I struggled out using the dog paddle method most of the younger children were accustomed to using. They let me swim out but caught me and took me back to the deep end. Before they threw me in this time, they told me to swing my arms and kick. In I went and did as I was told, but each time I swung an arm, my face would go under water. Then, I would revert to dog paddling. The third time I was thrown into the pool, one of the boys jumped in with me and held me up to show me how I should swim. He stayed in the pool with me until I could execute a good showing for his effort. From that day until this, I can swim. Yet, it bothers me to get my head under water.
From then until the following autumn, these boys would come by and take me with them when they were going to get into any kind of meanness. In late autumn they came by and said they were going to the apple orchard. I tagged along until we came to a fence that enclosed a Jr. Home neighbor's orchard. I was told to climb up and throw them some apples. They had filled their pockets and the tops of their bib overalls with apples until a shot gun went off and the seat of my pants began to burn. The three older boys ran like the wind. I was left with the neighbor who shot me. Although he verbally abused me with language I had never heard before, I wasn't afraid of him. I asked him, "What did you shoot me with?" "Salt and pepper, and it will be worse the next time I catch you in my apple orchard."

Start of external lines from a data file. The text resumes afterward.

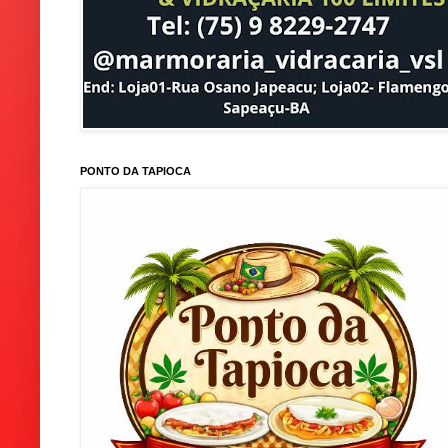
PONTO DA TAPIOCA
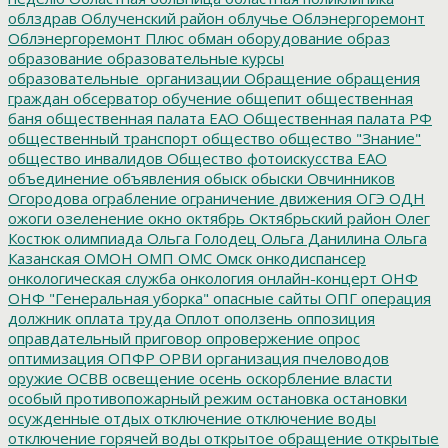
облздрав
Облученский район
облучье
Облэнергоремонт
Облэнергоремонт Плюс
обман
оборудование
образ
образование
образовательные курсы
образовательные_организации
Обращение
обращения
граждан
обсерватор
обучение
общепит
общественная
баня
общественная палата ЕАО
Общественная палата РФ
общественный транспорт
общество
общество "Знание"
общество инвалидов
Общество фотоискусства ЕАО
объединение
объявления
обыск
обыски
Овчинников
Огородова
ограбление
ограничение движения
ОГЭ
ОДН
ожоги
озеленение
окно
октябрь
Октябрьский район
Олег
Костюк
олимпиада
Ольга Голодец
Ольга Данилина
Ольга
Казанская
ОМОН
ОМП
ОМС
Омск
онкодиспансер
онкологическая служба
онкология
онлайн-концерт
ОНФ
ОНФ "Генеральная уборка"
опасные сайты
ОПГ
операция
должник
оплата труда
Оплот
оползень
оппозиция
оправдательный приговор
опровержение
опрос
оптимизация
ОПФР
ОРВИ
организация пчеловодов
оружие
ОСВВ
освещение
осень
оскорбление власти
особый противопожарный режим
остановка
остановки
осужденные
отдых
отключение
отключение воды
отключение горячей воды
открытое обращение
открытые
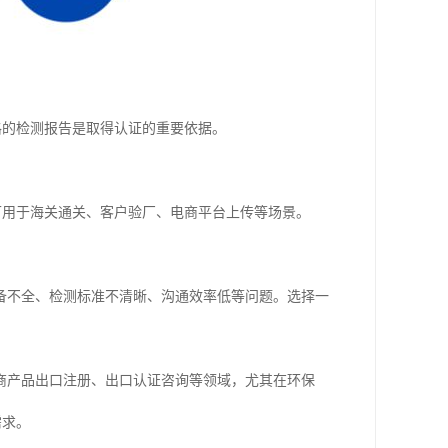
格的检测报告是取得认证的重要依据。
可用于海关通关、客户验厂、电商平台上传等场景。
备不全、检测标准不清晰、沟通效率低等问题。选择一
商产品出口注册、出口认证咨询等领域，尤其在环保
需求。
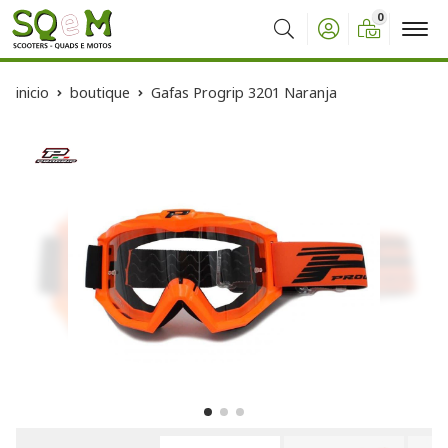
0
Buscar
inicio
boutique
Gafas Progrip 3201 Naranja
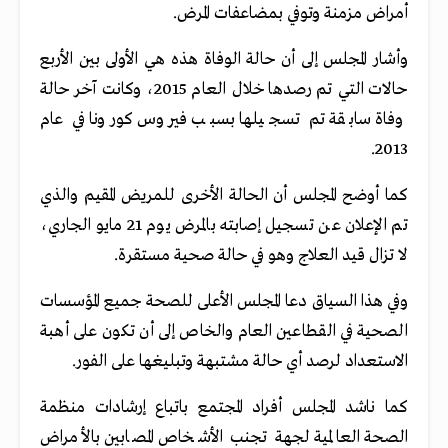
أمراض مزمنة وتوفي بمضاعفات المرض.
وأشار المجلس إلى أن حالة الوفاة هذه هي الأولى بين الأربع
حالات التي تم رصدها خلال العام 2015، وكانت آخر حالة
وفاة سابقة تم تسجيلها بسبب فيروس كورونا في عام
2013.
كما أوضح المجلس أن الحالة الأخرى للمريض المقيم والذي
تم الإعلان عن تسجيل إصابته بالمرض يوم 21 مايو الجاري،
لا تزال قيد العلاج وهو في حالة صحية مستقرة.
وفي هذا السياق دعا المجلس الأعلى للصحة جميع المؤسسات
الصحية في القطاعين العام والخاص إلى أن تكون على أهبة
الاستعداد لرصد أي حالة مشتبهة وتبليغها على الفور.
كما ناشد المجلس أفراد المجتمع باتباع إرشادات منظمة
الصحة العالمية لجهة تجنب الأشخاص المصابين بالأمراض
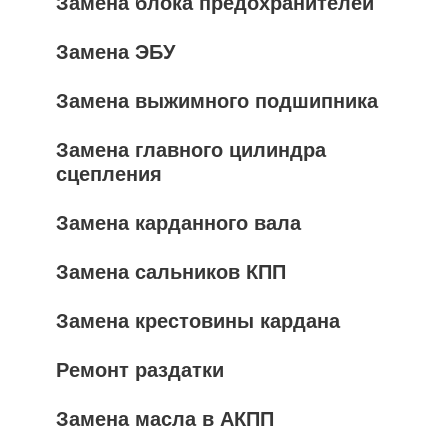
Замена блока предохранителей
Замена ЭБУ
Замена выжимного подшипника
Замена главного цилиндра
сцепления
Замена карданного вала
Замена сальников КПП
Замена крестовины кардана
Ремонт раздатки
Замена масла в АКПП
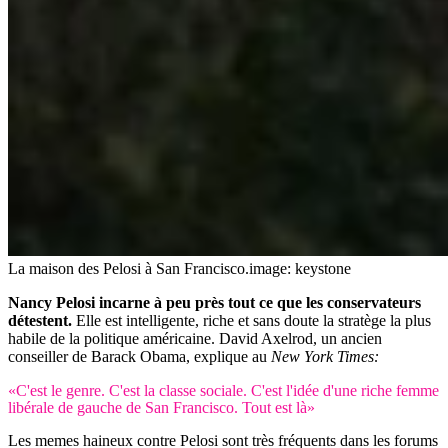
La maison des Pelosi à San Francisco.
image: keystone
Nancy Pelosi incarne à peu près tout ce que les conservateurs
détestent.
Elle est intelligente, riche et sans doute la stratège la plus
habile de la politique américaine. David Axelrod, un ancien
conseiller de Barack Obama, explique au
New York Times:
«C'est le genre. C'est la classe sociale. C'est l'idée d'une riche femme
libérale de gauche de San Francisco. Tout est là»
Les memes haineux contre Pelosi sont très fréquents dans les forums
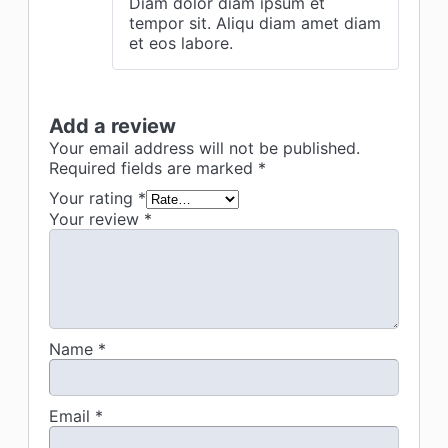
Diam dolor diam ipsum et
tempor sit. Aliqu diam amet diam
et eos labore.
Add a review
Your email address will not be published.
Required fields are marked
*
Your rating
*
Your review
*
Name
*
Email
*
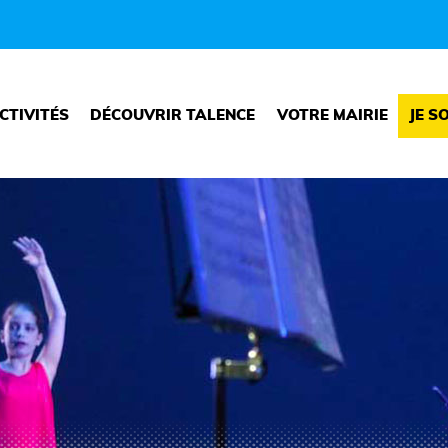
CTIVITÉS
DÉCOUVRIR TALENCE
VOTRE MAIRIE
JE S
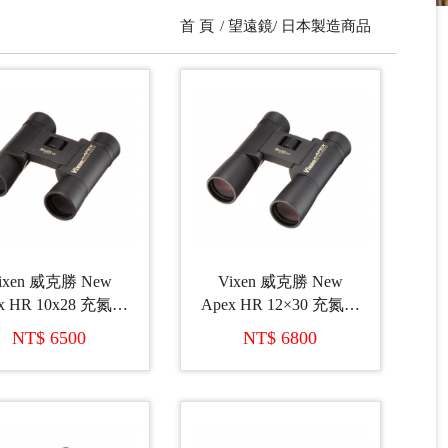
首 頁
望遠鏡
日本製造商品
ixen 威克勝 New
Vixen 威克勝 New
x HR 10x28 充氮氣
Apex HR 12×30 充氮氣
巧型雙筒望遠鏡 (日
輕巧型雙筒望遠鏡 (日
NT$ 6500
NT$ 6800
本製造)
本製造)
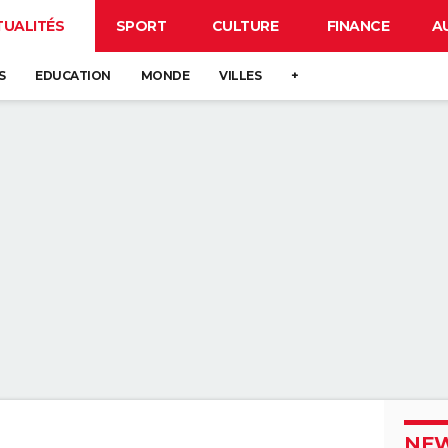
TUALITÉS
SPORT
CULTURE
FINANCE
A
S
EDUCATION
MONDE
VILLES
+
NEW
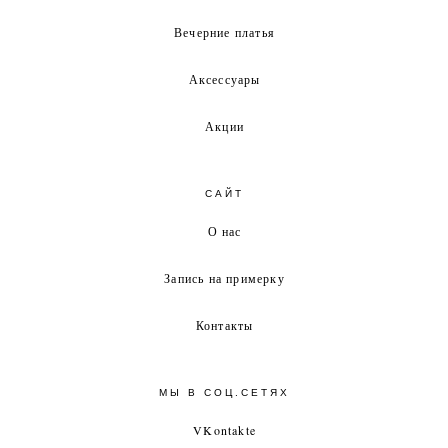
Вечерние платья
Аксессуары
Акции
САЙТ
О нас
Запись на примерку
Контакты
МЫ В СОЦ.СЕТЯХ
VKontakte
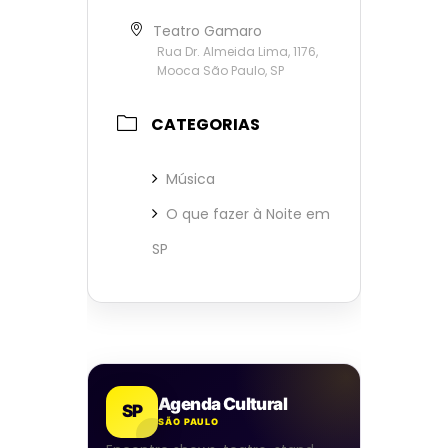
Teatro Gamaro
Rua Dr. Almeida Lima, 1176,
Mooca São Paulo, SP
CATEGORIAS
Música
O que fazer à Noite em
SP
Agenda Cultural
SP
SÃO PAULO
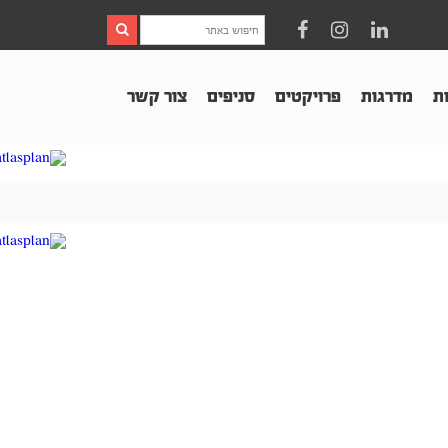
ות
מדרגות
פרויקטים
סניפים
צור קשר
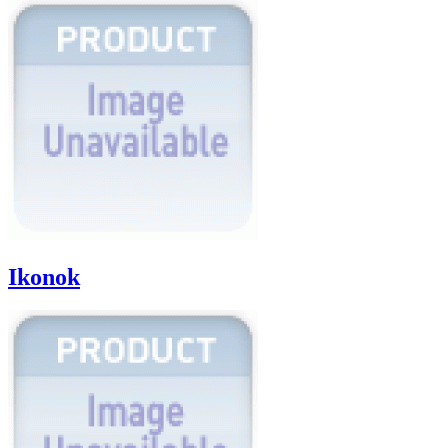
Ikonok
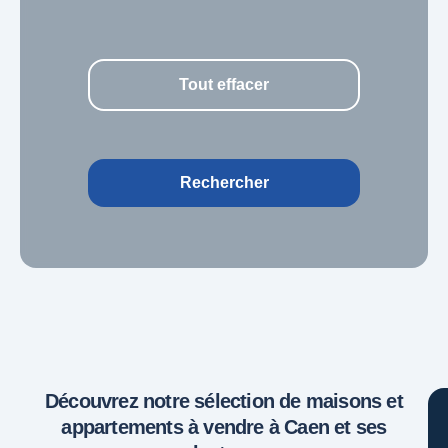
Tout effacer
Rechercher
Découvrez notre sélection de maisons et
appartements à vendre à Caen et ses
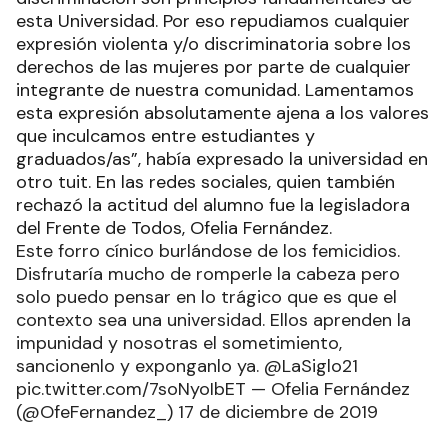
esta Universidad. Por eso repudiamos cualquier
expresión violenta y/o discriminatoria sobre los
derechos de las mujeres por parte de cualquier
integrante de nuestra comunidad. Lamentamos
esta expresión absolutamente ajena a los valores
que inculcamos entre estudiantes y
graduados/as”, había expresado la universidad en
otro tuit. En las redes sociales, quien también
rechazó la actitud del alumno fue la legisladora
del Frente de Todos, Ofelia Fernández.
Este forro cínico burlándose de los femicidios.
Disfrutaría mucho de romperle la cabeza pero
solo puedo pensar en lo trágico que es que el
contexto sea una universidad. Ellos aprenden la
impunidad y nosotras el sometimiento,
sancionenlo y exponganlo ya. @LaSiglo21
pic.twitter.com/7soNyoIbET — Ofelia Fernández
(@OfeFernandez_) 17 de diciembre de 2019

The next time I saw the boys, they asked me to go sledding with them over behind the grade school hill. I told them that was where the big boys went to sled. I was told that I was a big boy and I could go anywhere that a matron told me not to go. I still wore my knickers and black stockings, but from that time on, I considered myself a big boy. I went back to the Kentucky mountains June of 1943. The swimming pool opened a short time before I left. There were the three boys and I was the only boy my age who was allowed to swim in the deep end. I had two older boys who told the lifeguard I was a big boy. The life guard was the third boy I found swimming in the gravel pit the summer of 1942.